Study characteristics
Methods

  • Trial design: case series

  • Type of publication: novel report in Chest journal

  • Setting: hospitals in China

  • Recruitment period: 30 January‐17 March 2020

  • Country: China 

  • Language: English 

  • Number of centres: 4

  • Trial registration number: NR (case series) 

  • Date of trial registration: NR
Participants

  • Age: 31‐73 years 

    • participant 1: 69; participant 2: 55; participant 3: 73; participant 4: 31

  • Gender: 2 male, 2 female

    • participant 1: F; participant 2: M; participant 3: M; participant 4:  F

  • Ethnicity: not stated

  • Number of participants (recruited/allocated/evaluated): 4

  • Severity of disease: critical 

  • Comorbidities: hypertension (participants 1 and 3), COPD (participant 2), chronic kidney impairment (participant 3), pregnancy (participant 4)

  • Inclusion criteria: NR

  • Exclusion criteria: NR

  • Additional diagnoses:

    • participant 1: bacterial pneumonia, fungal pneumonia, pneumorrhagia, ARDS, septic shock

    • participant 2: ARDS

    • participant 3: ARDS, renal failure, fungal pneumonia, multiple organ failure, septic shock, pneumorrhagia, cystorrhagia, GI bleeding, pneumothorax

    • participant 4: ARDS, septic shock, multiple organ failure, cardiac failure, newborn death due to asphyxia, bacterial infection

  • Previous treatments (e.g. experimental drug therapies, oxygen therapy, ventilation)

    • participant 1: antiviral therapy (arbidol, lopinavir‐ritonavir, interferon alpha), antibacterial therapy, antifungal therapy, supportive care, IVIG, albumin, zadaxin, mechanical ventilation

    • participant 2: antiviral therapy (arbidol, lopinavir‐ritonavir, interferon alpha 2a), noninvasive mechanical ventilation/high‐flow nasal cannula, corticosteroids (methylprednisolone) 

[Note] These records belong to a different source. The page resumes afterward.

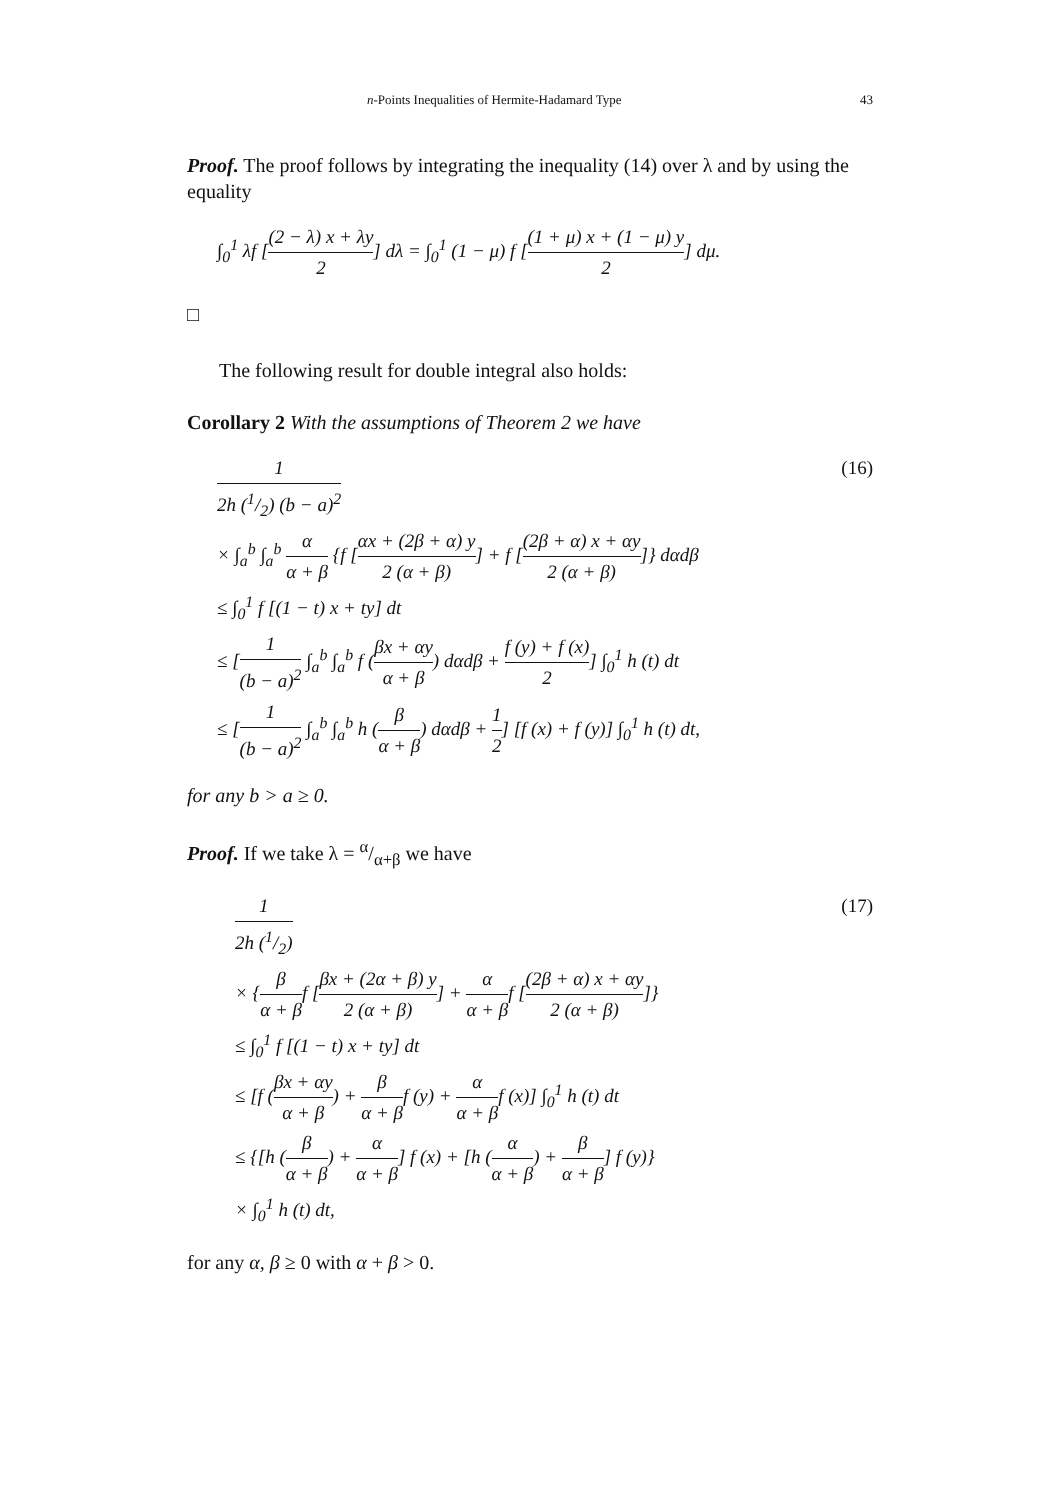n-Points Inequalities of Hermite-Hadamard Type 43
Proof. The proof follows by integrating the inequality (14) over λ and by using the equality
∫<sub>0</sub><sup>1</sup> λf [(2 − λ) x + λy 2] dλ = ∫<sub>0</sub><sup>1</sup> (1 − μ) f [(1 + μ) x + (1 − μ) y 2] dμ.
□
The following result for double integral also holds:
Corollary 2 With the assumptions of Theorem 2 we have
1 2h (1/2) (b − a)<sup>2</sup> (16)
× ∫<sub>a</sub><sup>b</sup> ∫<sub>a</sub><sup>b</sup> α α + β {f [αx + (2β + α) y 2 (α + β)] + f [(2β + α) x + αy 2 (α + β)]} dαdβ
≤ ∫<sub>0</sub><sup>1</sup> f [(1 − t) x + ty] dt
≤ [1 (b − a)<sup>2</sup> ∫<sub>a</sub><sup>b</sup> ∫<sub>a</sub><sup>b</sup> f (βx + αy α + β) dαdβ + f (y) + f (x) 2] ∫<sub>0</sub><sup>1</sup> h (t) dt
≤ [1 (b − a)<sup>2</sup> ∫<sub>a</sub><sup>b</sup> ∫<sub>a</sub><sup>b</sup> h (β α + β) dαdβ + 1 2] [f (x) + f (y)] ∫<sub>0</sub><sup>1</sup> h (t) dt,
for any b > a ≥ 0.
Proof. If we take λ = α/α+β we have
1 2h (1/2) (17)
× {β α + βf [βx + (2α + β) y 2 (α + β)] + α α + βf [(2β + α) x + αy 2 (α + β)]}
≤ ∫<sub>0</sub><sup>1</sup> f [(1 − t) x + ty] dt
≤ [f (βx + αy α + β) + β α + βf (y) + α α + βf (x)] ∫<sub>0</sub><sup>1</sup> h (t) dt
≤ {[h (β α + β) + α α + β] f (x) + [h (α α + β) + β α + β] f (y)}
× ∫<sub>0</sub><sup>1</sup> h (t) dt,
for any α, β ≥ 0 with α + β > 0.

    • participant 3: antiviral therapy (arbidol, lopinavir‐ritonavir, interferon alpha 2b, oseltamivir, ribavirin), mechanical ventilation, renal replacement therapy, antifungal therapy (caspofungin, voriconazole), venovenous ECMO

    • participant 4: antiviral therapy (lopinavir‐ritonavir, ribavirin), mechanical ventilation, renal replacement therapy, antibacterial therapy (imipenem, vancomycin), caesarean section, venovenous ECMO
Interventions

  • CP therapy or hyperimmune immunoglobulin therapy: CP 

  • Details of CP:

    • Type of plasma: prepared from recovered patients, no other information provided

    • Volume: 200‐2400 mL 

      • participant 1: 900 mL 

      • participant 2: 200 mL 

      • participant 3: 2400 mL 

      • participant 4: 300 mL 

    • Number of doses: 1‐8 doses 

      • participant 1: 3 doses (200 mL, 400 mL, 300 mL each) 

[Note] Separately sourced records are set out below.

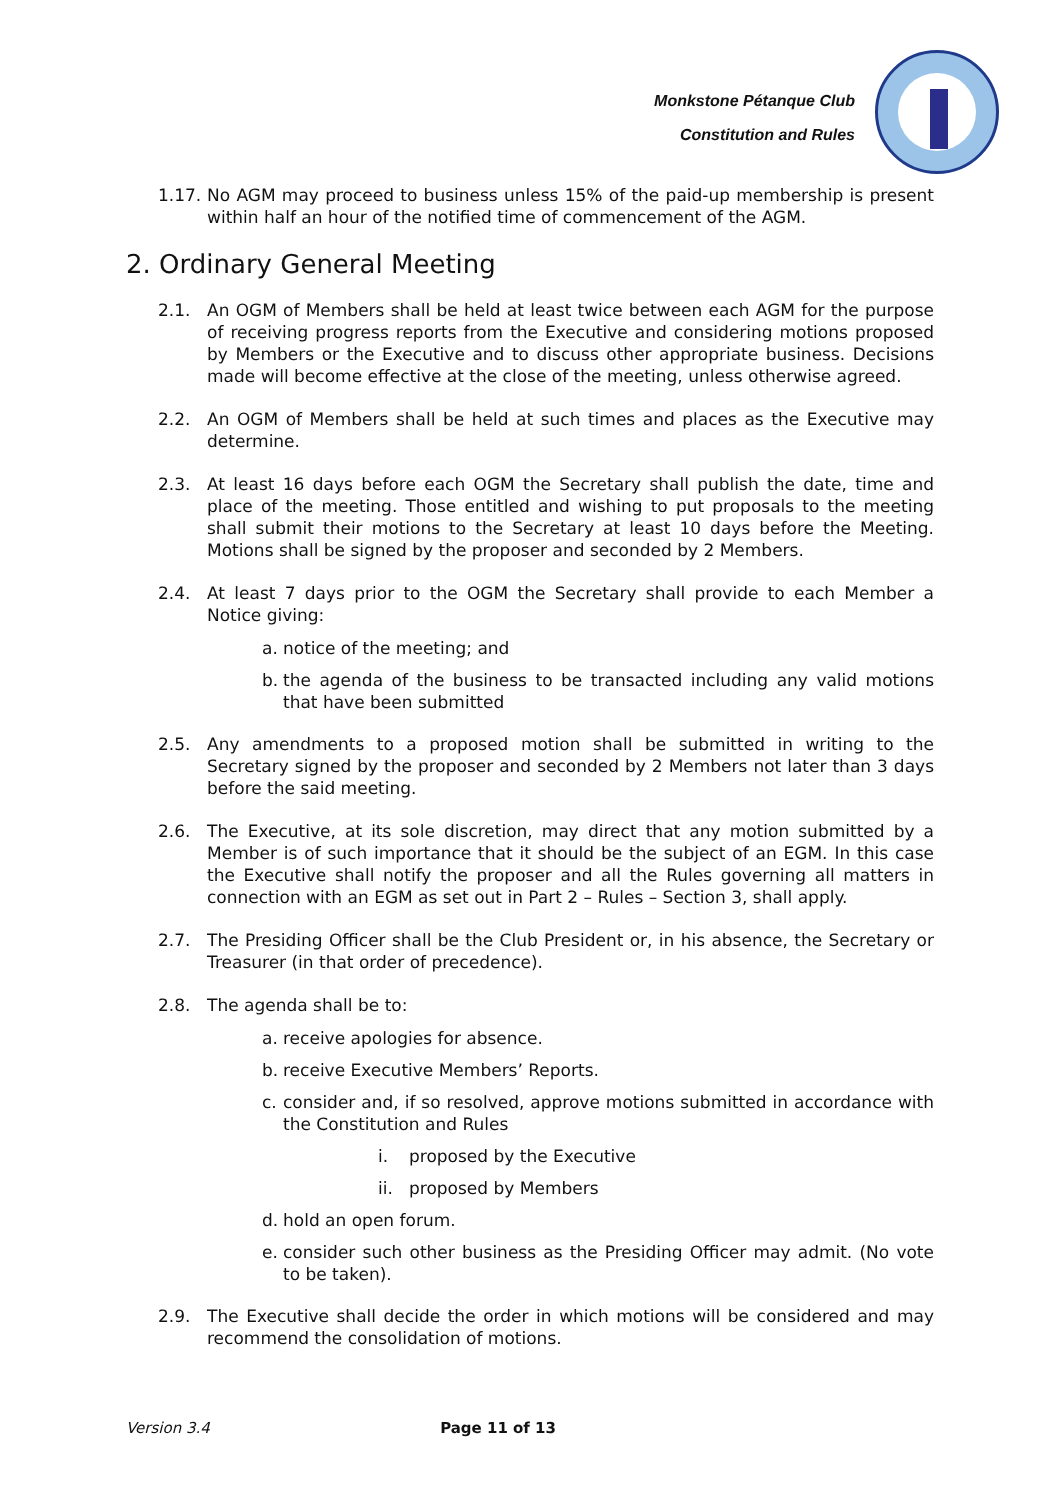Monkstone Pétanque Club
Constitution and Rules
1.17. No AGM may proceed to business unless 15% of the paid-up membership is present within half an hour of the notified time of commencement of the AGM.
2. Ordinary General Meeting
2.1. An OGM of Members shall be held at least twice between each AGM for the purpose of receiving progress reports from the Executive and considering motions proposed by Members or the Executive and to discuss other appropriate business. Decisions made will become effective at the close of the meeting, unless otherwise agreed.
2.2. An OGM of Members shall be held at such times and places as the Executive may determine.
2.3. At least 16 days before each OGM the Secretary shall publish the date, time and place of the meeting. Those entitled and wishing to put proposals to the meeting shall submit their motions to the Secretary at least 10 days before the Meeting. Motions shall be signed by the proposer and seconded by 2 Members.
2.4. At least 7 days prior to the OGM the Secretary shall provide to each Member a Notice giving:
a. notice of the meeting; and
b. the agenda of the business to be transacted including any valid motions that have been submitted
2.5. Any amendments to a proposed motion shall be submitted in writing to the Secretary signed by the proposer and seconded by 2 Members not later than 3 days before the said meeting.
2.6. The Executive, at its sole discretion, may direct that any motion submitted by a Member is of such importance that it should be the subject of an EGM. In this case the Executive shall notify the proposer and all the Rules governing all matters in connection with an EGM as set out in Part 2 – Rules – Section 3, shall apply.
2.7. The Presiding Officer shall be the Club President or, in his absence, the Secretary or Treasurer (in that order of precedence).
2.8. The agenda shall be to:
a. receive apologies for absence.
b. receive Executive Members’ Reports.
c. consider and, if so resolved, approve motions submitted in accordance with the Constitution and Rules
i. proposed by the Executive
ii. proposed by Members
d. hold an open forum.
e. consider such other business as the Presiding Officer may admit. (No vote to be taken).
2.9. The Executive shall decide the order in which motions will be considered and may recommend the consolidation of motions.
Version 3.4 Page 11 of 13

      • participant 2: 1 dose 

      • participant 3: 8 doses (each dose not stated)

      • participant 4: 1 dose 

    • Antibody test and antibody‐titre: NR

    • Pathogen inactivated or not: NR

    • RT‐PCR tested: NR

  • Details of donors: 

    • Gender: NR

    • HLA and HNA antibody‐negative: NR

    • Severity of disease: NR

    • Timing from recovery from disease: NR

    • RT‐PCR tested: NR

  • Treatment details, including time of plasma therapy (e.g. early stage of disease): days 11‐41 admission

      • participant 1: days 19, 29, 30 admission 

      • participant 2: day 11 admission

      • participant 3: day 15, 23, 27, 30, 32, 34, 38, 41 admission

      • participant 4: day 19 admission

    • For studies including a control group: comparator (type): none (not applicable) 

    • Concomitant therapy: 

      • participant 1: antiviral therapy (arbidol, lopinavir‐ritonavir, interferon alpha), antibacterial therapy, antifungal therapy, supportive care, IVIG, albumin, zadaxin, mechanical ventilation

      • participant 2: antiviral therapy (arbidol, lopinavir‐ritonavir, interferon alpha 2a), noninvasive mechanical ventilation/high‐flow nasal cannula, corticosteroids (methylprednisolone) 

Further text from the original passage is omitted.